Прошел по меньшей мере час. Чатски не плакал, однако выглядел измученным, серым и вообще хуже, чем обычно. Хуже было, только когда я спас его от того типа, который отхватил ему руку и ногу. Да я и сам, наверное, смотрелся не особенно, хотя меня это обычно не волнует. Если честно, я вообще редко о чем беспокоюсь; планирую — да, забочусь, чтобы все шло как нужно в особые вечера отдыха, но беспокойство — это ведь скорее эмоциональное занятие, нежели рациональное.

Сейчас, как ни странно, Декстер волновался, и этому оказалось на удивление легко научиться. У меня получилось сразу же: еще чуть-чуть — и ногти буду грызть от беспокойства.

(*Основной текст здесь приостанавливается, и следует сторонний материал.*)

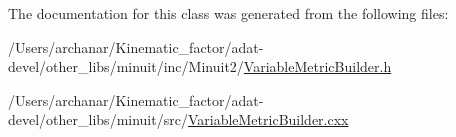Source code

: The documentation for this class was generated from the following files\+:\begin{DoxyCompactItemize}
\item 
/\+Users/archanar/\+Kinematic\+\_\+factor/adat-\/devel/other\+\_\+libs/minuit/inc/\+Minuit2/\mbox{\hyperlink{adat-devel_2other__libs_2minuit_2inc_2Minuit2_2VariableMetricBuilder_8h}{Variable\+Metric\+Builder.\+h}}\item 
/\+Users/archanar/\+Kinematic\+\_\+factor/adat-\/devel/other\+\_\+libs/minuit/src/\mbox{\hyperlink{adat-devel_2other__libs_2minuit_2src_2VariableMetricBuilder_8cxx}{Variable\+Metric\+Builder.\+cxx}}\end{DoxyCompactItemize}
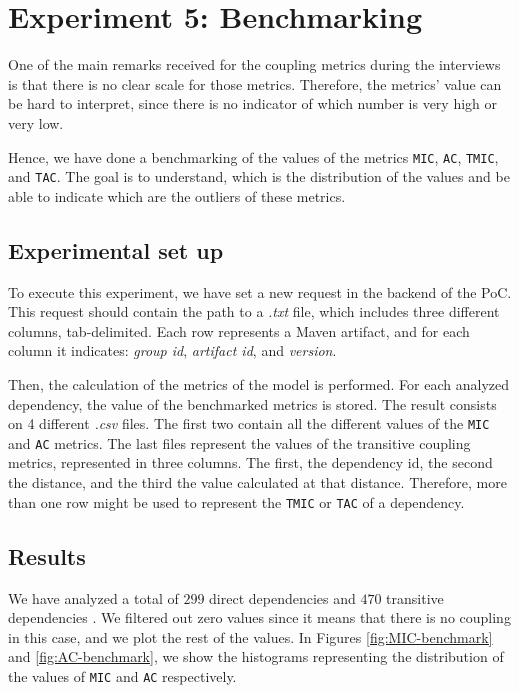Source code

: \section{Experiment 5: Benchmarking}
One of the main remarks received for the coupling metrics during the interviews is that there is no clear scale for those metrics. Therefore, the metrics' value can be hard to interpret, since there is no indicator of which number is very high or very low.

Hence, we have done a benchmarking of the values of the metrics \texttt{MIC}, \texttt{AC}, \texttt{TMIC}, and \texttt{TAC}. The goal is to understand, which is the distribution of the values and be able to indicate which are the outliers of these metrics.

\subsection{Experimental set up}
To execute this experiment, we have set a new request in the backend of the PoC. This request should contain the path to a \textit{.txt} file, which includes three different columns, tab-delimited. Each row represents a Maven artifact, and for each column it indicates: \textit{group id}, \textit{artifact id}, and \textit{version}.

Then, the calculation of the metrics of the model is performed. For each analyzed dependency, the value of the benchmarked metrics is stored. The result consists on 4 different \textit{.csv} files. The first two contain all the different values of the \texttt{MIC} and \texttt{AC} metrics. The last files represent the values of the transitive coupling metrics, represented in three columns. The first, the dependency id, the second the distance, and the third the value calculated at that distance. Therefore, more than one row might be used to represent the \texttt{TMIC} or \texttt{TAC} of a dependency.

\subsection{Results}

We have analyzed a total of $299$ direct dependencies and $470$ transitive dependencies . We filtered out zero values since it means that there is no coupling in this case, and we plot the rest of the values. In Figures \ref{fig:MIC-benchmark} and \ref{fig:AC-benchmark}, we show the histograms representing the distribution of the values of \texttt{MIC} and \texttt{AC} respectively.

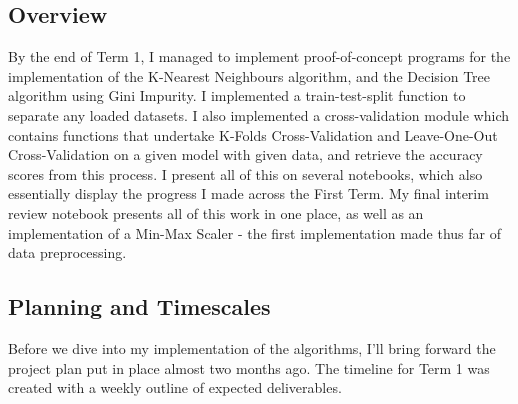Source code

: \documentclass[letterpaper,10pt]{article}
\begin{document}
\subsection{Overview}
By the end of Term 1, I managed to implement proof-of-concept programs for the implementation of the K-Nearest Neighbours algorithm, and the Decision Tree algorithm using Gini Impurity. I implemented a train-test-split function to separate any loaded datasets. I also implemented a cross-validation module which contains functions that undertake K-Folds Cross-Validation and Leave-One-Out Cross-Validation on a given model with given data, and retrieve the accuracy scores from this process. I present all of this on several notebooks, which also essentially display the progress I made across the First Term. My final interim review notebook presents all of this work in one place, as well as an implementation of a Min-Max Scaler - the first implementation made thus far of data preprocessing.\par

\newpage
\subsection{Planning and Timescales} \label{plan}
Before we dive into my implementation of the algorithms, I'll bring forward the project plan put in place almost two months ago. The timeline for Term 1 was created with a weekly outline of expected deliverables. \par
\end{document}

Разумеется, она поправится. Поправится ведь?

Слова «судить пока рано» постепенно приобретали более зловещий смысл. Можно ли им вообще верить?

Наверняка существует какой-то порядок, стандартный медицинский протокол, процедура уведомления ближайших родственников о том, что их любимый человек умирает или вот-вот станет овощем. Надо начать с предупреждения, с того, что что-то может пойти не так, что «судить пока рано», а потом, постепенно, выложить им, что все окончательно, навсегда стало «не так».

Но разве нет закона, требующего от врачей говорить в таких случаях правду? Или это все сказки?

Существует ли вообще правда, в медицинском смысле? Я ничего не понимал в этом совершенно новом для меня мире, который мне уже заранее не нравился.